虞薇接回报告,言笑晏晏的凝望着着他,就像是饲养员盯上还未戴上项圈的宠物猫,随后釜底抽薪般递上一份特别的方案。
【蜃楼市临时清道夫注册登记】
这几日,经过正牌清道夫,牢申的洗礼,于连大概理解这一机关。
如果说经过灵能改造,拥有特殊灵能的人,被称为异端,那么清道夫就是白道里的紧急避险员,兼观察对象。
基础工资好低,更何况还是临时工,编外。
“放心,有五险,甚至是丧葬抚恤金。”
没想到,他年纪轻轻就有丧葬抚恤金,真是可喜可贺,至少少走十年弯路了,但为何他不快乐呢。
当然是因为,他是户口簿上单开一页的尊贵用户。
不签肯定是不行的,对于他欠了虞薇很大的人情,他心里还是有自知之明的。
“现在,你的能力已经得到组织的认可,以后我会尽情使唤你的,作为上司。
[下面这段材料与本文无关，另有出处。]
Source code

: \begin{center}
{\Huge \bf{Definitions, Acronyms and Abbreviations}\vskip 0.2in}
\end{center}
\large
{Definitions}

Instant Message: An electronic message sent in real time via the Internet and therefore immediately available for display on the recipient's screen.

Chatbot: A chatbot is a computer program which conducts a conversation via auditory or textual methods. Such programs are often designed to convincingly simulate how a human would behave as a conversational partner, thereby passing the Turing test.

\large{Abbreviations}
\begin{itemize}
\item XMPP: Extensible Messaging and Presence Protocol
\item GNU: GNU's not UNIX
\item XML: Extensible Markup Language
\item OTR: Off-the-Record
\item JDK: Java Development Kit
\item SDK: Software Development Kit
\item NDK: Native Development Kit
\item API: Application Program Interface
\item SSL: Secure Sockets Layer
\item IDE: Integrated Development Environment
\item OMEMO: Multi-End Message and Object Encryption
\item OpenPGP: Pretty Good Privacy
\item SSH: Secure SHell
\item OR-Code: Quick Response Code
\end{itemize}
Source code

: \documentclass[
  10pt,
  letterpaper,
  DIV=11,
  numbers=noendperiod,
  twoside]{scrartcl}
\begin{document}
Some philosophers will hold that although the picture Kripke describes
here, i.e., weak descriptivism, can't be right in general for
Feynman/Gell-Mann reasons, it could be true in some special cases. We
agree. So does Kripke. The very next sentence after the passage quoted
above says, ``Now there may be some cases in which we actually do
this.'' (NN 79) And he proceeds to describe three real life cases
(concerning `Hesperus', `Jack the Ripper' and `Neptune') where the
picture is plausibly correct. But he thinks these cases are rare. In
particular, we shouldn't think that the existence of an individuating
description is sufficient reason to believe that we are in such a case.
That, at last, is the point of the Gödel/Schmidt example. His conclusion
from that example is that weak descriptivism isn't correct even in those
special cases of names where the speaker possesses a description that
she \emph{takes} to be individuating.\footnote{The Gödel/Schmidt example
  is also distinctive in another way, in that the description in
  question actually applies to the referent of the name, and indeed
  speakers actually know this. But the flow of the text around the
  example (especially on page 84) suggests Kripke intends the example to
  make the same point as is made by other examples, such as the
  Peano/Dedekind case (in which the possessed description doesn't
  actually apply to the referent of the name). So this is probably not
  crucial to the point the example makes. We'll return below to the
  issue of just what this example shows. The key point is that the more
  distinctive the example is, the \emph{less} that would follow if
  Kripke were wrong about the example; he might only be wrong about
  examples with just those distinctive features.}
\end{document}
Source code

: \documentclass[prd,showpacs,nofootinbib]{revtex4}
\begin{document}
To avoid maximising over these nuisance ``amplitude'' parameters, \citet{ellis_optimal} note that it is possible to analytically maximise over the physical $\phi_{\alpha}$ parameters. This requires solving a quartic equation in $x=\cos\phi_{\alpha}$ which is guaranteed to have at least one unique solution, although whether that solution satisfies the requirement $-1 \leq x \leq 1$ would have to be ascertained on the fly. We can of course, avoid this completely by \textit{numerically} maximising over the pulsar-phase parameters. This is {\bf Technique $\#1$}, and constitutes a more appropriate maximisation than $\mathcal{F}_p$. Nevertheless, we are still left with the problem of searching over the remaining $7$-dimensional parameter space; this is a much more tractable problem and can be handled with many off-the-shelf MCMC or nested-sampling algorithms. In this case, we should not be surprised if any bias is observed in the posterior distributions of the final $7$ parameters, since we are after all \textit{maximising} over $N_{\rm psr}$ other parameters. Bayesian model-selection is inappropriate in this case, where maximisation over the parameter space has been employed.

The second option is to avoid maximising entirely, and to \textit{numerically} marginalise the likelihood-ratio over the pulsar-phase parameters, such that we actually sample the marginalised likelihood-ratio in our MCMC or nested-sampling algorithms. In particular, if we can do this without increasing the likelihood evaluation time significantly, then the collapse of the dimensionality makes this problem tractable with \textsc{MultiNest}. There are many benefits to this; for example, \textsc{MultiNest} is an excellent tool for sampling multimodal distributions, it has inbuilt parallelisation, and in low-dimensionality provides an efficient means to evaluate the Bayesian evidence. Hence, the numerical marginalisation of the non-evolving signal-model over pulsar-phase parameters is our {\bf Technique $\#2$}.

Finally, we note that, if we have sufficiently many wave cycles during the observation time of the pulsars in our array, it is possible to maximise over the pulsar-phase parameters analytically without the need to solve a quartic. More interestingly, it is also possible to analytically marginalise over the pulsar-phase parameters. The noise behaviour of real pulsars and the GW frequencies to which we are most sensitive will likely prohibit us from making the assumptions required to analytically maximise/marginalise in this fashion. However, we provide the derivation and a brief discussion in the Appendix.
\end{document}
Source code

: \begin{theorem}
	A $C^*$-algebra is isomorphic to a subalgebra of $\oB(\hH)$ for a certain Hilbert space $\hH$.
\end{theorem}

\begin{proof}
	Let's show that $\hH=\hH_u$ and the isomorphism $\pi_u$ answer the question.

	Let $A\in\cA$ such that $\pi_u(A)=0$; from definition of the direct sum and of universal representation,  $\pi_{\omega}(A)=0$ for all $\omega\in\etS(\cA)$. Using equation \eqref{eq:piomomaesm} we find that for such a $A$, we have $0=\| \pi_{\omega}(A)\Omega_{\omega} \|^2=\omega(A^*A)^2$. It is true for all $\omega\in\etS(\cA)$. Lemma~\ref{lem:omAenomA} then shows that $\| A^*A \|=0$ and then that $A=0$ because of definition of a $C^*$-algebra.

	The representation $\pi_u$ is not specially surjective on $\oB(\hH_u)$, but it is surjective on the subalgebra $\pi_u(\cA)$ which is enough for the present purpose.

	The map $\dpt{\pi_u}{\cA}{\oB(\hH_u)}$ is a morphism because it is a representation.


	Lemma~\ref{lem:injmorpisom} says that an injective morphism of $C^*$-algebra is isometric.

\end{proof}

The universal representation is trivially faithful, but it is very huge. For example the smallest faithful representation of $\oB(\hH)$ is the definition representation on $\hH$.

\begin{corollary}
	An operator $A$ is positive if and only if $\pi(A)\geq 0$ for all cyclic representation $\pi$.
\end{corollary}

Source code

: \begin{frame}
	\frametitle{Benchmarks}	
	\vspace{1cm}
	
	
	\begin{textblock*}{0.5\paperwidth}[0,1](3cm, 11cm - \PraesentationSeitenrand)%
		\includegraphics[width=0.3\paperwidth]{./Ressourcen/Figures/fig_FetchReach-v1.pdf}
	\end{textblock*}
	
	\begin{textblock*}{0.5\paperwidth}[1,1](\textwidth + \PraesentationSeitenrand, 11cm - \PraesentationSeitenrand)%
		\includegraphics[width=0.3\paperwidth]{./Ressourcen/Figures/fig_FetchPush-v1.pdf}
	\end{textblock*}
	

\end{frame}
”
虞薇恶趣味般的笑容让少年不寒而栗,但他也只是苦笑一声,不做多想,搭上那支白皙纤细的手。
合作愉快!
随后,虞薇打开了电视,顺便也为他安排了第一项任务。
电视中,大腹便便的老钱风绅士,坐在沙发上享受佳人相拥,举杯欢庆。
“我在万博会等你。”——知名地产商人埃里克·哈拉尔。
所谓的万博会,是海内外商人定期在蜃楼的慈善拍卖场,但由于所来游客众多,近年逐渐演化成了蜃楼的节日。
“于连探员,考虑到你促成了这桩三月三日炼金子弹谋杀案重启,因此上面决定安排你潜入搜查。”
“万博会鱼龙混杂,我一点搜查经验也没有啊!”
这倒不是于连打退堂鼓,属于是巧妇难为无米之炊。
“巧了,有人二五仔经验丰富。”
虞薇一指躲在门后八卦的申平。
终于,还是被老板的私人兴趣给当成垫子了。
牢申,今天也绝赞被迫害中。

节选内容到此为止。